16-year-old Stefan Perez helps lead peaceful night of protest in downtown Detroit

On Monday evening a group of protesters went to Michigan Avenue and Third by the Public Safety Headquarters and several people began to leave for the 8 p.m. curfew. But a good number of people stuck around, then organizers urged them to clear the area and they did just that. 

Demonstrations downtown stayed on message. If you think this is just about the murder of George Floyd in Minneapolis, protesters will tell you to think again. 

"This thing hasn't just started, it has been happening," said protester Dwain Mathis. "They have been killing brothers because when I was coming up - I'm 63 - every night you would see the police whipping on a brother and killing us without any consequence. That's the honest to God truth, no exaggeration. This is not something that just started happening, it has been happening."

On Monday a young voice stepped to the forefront of the protest - 16-year-old Stefan Perez - who led, and help end it, peacefully.

"All we wanted to reconcile for ourselves, the people we lost," Perez said. "George Floyd, Sandra Bland, Breonna Taylor, Ahmaud Arbery, Trayvon Martin. There are so many names. I am just glad I'm not a name too."

Perez was lauded for his leadership in helping clear out protesters as they verged on another clash with Detroit police for violating the emergency curfew.

He spoke with Mayor Mike Duggan tonight over the phone after the crowds cleared.

"Stefan I was watching the video and I saw your leadership, I have tears in my eyes," Duggan said. "You are everything that is special about the city of Detroit."

"Thank you I appreciate it," Perez said. "And I appreciate the fast - I'm not going to lie - we had some police officer walk with us in uniform who stand united with us today, and I am glad you do too. I just wanted to make sure everybody got home safe. I'm not going to lie to you now. We are going to hold more marches and protests, but I am going to make sure we are safe. That we end up safe. That I get people home."

And he had some help from community organizers like Pastor Maurice Hardwick from the Live in Peace Movement and Bishop Daryl Harris from Operation Ceasefire.
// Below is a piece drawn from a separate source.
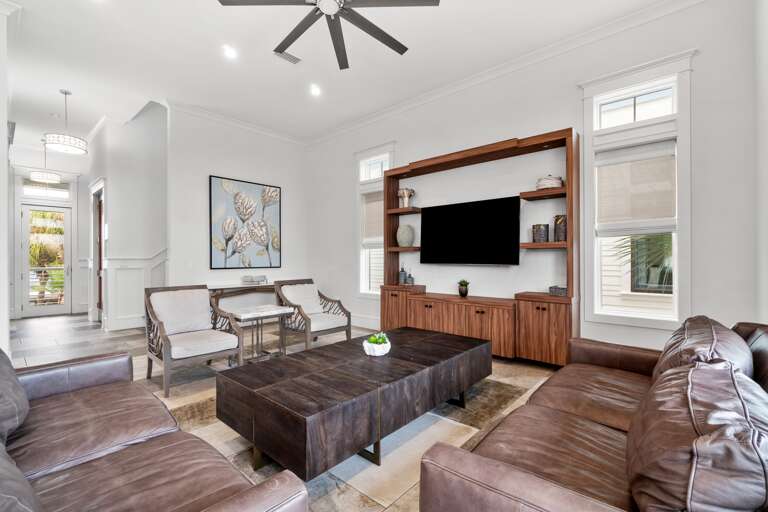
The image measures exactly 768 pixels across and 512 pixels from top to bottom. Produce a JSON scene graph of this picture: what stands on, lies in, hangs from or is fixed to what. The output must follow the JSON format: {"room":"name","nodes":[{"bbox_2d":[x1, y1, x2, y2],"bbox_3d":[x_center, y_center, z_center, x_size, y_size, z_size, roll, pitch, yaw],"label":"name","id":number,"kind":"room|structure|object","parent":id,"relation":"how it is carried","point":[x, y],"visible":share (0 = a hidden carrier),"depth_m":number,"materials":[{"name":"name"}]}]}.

They did not want more clashes with police and the fall out that would come along with it.

More and more Detroiters raised concerns about out of towners possibly working to instigate violence, rioting and looting. Many of those who have been arrested are not from the city.

"What happened is there are a few different groups here and not all of them have the same agenda," said Harris. "So this group over here with Stefan, his group is a good group. But then other groups start mixing in, and then before you know it, they are the ones causing a problem and getting those groups in trouble that were really here on some peaceful stuff.

"We are the ones when that other group goes home and puts their black lives signs up, we are the ones that have to be here and clean everything up. And that is not fair to us. If they really want to help us, then they should be following us."

"It is not about how long you can stay in the fight," Perez said. "It is about how many times you can win. And today was a win because we didn't lose anybody."